Another method used by the Chinese in the OPM data breach was Mimikatz, software that allows remote users to learn network administrator log-in credentials through a relatively simple process. 
 
“Mimikatz is a classic [tactics, techniques and procedures] of Deep Panda,” said a security analyst familiar with details of the attack. “This allows the actors to dump password hashes, perform pass the hash and ‘golden ticket’ attacks in the victim environment.” 
 
The OPM hack involved the compromise of administrator-level access that allowed the hackers to download information, and potentially to alter or corrupt data within the system. 
 
The security firm CrowdStrike, which gave Deep Panda its name after the company’s researchers discovered the hacking, has called the group among the most sophisticated state-sponsored cyber intrusion entities.
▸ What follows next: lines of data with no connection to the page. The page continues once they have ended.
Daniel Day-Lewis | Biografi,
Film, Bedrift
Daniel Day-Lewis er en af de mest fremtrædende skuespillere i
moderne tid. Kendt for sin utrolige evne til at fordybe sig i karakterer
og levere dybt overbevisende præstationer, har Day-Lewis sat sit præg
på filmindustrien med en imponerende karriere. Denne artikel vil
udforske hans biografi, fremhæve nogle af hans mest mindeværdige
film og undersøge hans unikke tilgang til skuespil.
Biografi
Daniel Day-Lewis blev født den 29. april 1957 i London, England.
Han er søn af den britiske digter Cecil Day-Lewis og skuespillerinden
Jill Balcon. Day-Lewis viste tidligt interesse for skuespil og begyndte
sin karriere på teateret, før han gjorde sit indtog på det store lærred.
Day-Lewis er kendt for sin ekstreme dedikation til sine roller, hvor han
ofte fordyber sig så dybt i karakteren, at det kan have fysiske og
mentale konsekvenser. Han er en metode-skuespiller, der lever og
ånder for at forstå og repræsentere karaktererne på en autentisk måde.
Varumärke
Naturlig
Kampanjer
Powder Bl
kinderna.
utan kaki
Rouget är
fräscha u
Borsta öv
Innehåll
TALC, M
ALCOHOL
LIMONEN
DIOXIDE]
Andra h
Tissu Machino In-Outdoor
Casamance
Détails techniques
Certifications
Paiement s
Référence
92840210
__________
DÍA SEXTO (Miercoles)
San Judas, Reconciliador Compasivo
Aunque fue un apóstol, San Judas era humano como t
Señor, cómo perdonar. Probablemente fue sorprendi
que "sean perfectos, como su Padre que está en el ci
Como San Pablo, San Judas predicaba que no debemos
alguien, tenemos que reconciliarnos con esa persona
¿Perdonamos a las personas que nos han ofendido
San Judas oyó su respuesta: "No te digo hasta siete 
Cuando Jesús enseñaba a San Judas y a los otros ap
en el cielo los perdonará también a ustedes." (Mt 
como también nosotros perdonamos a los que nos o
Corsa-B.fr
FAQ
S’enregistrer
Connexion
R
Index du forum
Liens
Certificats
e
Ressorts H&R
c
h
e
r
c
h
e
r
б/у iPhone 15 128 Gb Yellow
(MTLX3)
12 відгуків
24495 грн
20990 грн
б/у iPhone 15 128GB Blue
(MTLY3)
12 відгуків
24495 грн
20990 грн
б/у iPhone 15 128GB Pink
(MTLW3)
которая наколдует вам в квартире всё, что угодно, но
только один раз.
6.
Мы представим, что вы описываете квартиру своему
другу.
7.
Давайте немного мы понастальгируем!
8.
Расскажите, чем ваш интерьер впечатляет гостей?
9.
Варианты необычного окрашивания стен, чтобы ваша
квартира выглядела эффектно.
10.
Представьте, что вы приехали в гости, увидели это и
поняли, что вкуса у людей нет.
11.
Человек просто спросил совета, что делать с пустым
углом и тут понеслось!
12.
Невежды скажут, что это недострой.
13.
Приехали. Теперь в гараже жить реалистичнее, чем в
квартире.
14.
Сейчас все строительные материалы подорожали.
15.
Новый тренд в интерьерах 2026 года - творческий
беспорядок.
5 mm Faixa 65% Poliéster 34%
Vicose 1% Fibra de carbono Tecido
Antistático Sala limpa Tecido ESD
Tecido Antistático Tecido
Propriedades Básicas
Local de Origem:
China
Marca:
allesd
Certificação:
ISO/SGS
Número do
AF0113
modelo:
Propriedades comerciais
China’s main military intelligence services that have been linked to cyber attacks include the Third Department of the General Staff, or 3PLA, that conducts cyber warfare; and the Second Department, or 2PLA, that is the main military spy agency. 
 
The OPM said in a statement it will begin notifying federal employees June 8 that their personal data was compromised. The office also urged workers to monitor credit cards to prevent identity theft. 
 
The OPM hack is the latest Chinese operation highlighting what analysts say is a relentless cyber warfare campaign against the United States that has been underway for at least a decade. 
 
Critics say that campaign has met with little or no resistance from the Obama administration.
U.S. Cyber Command leader Adm. Mike Rogers said recently that the administration’s approach to the threat posed by cyber attacks that emphasizes passive defenses and legal remedies was not working. 
 
Rogers has advocated a more proactive policy designed to deter adversaries like China by conducting offensive cyber attacks that demonstrate U.S. cyber warfare capabilities. 
 
The United States needs “to think about how can we increase our capacity on the offensive side here, to get to that point of deterrence,” Rogers told the Senate Armed Services Committee in March. 
 
The White House, however, is opposing more muscular cyber responses amid fears the aggressive posture will lead to escalating counter attacks, including major infrastructure cyber attacks. 
 
The OPM hack was discovered using a relatively new software intrusion detection system known as EINSTEIN, developed by the US Computer Emergency Readiness Team, part of the Department of Homeland Security. 
 
OPM networks used EINSTEIN 2 that is capable of monitoring unusual remote activity.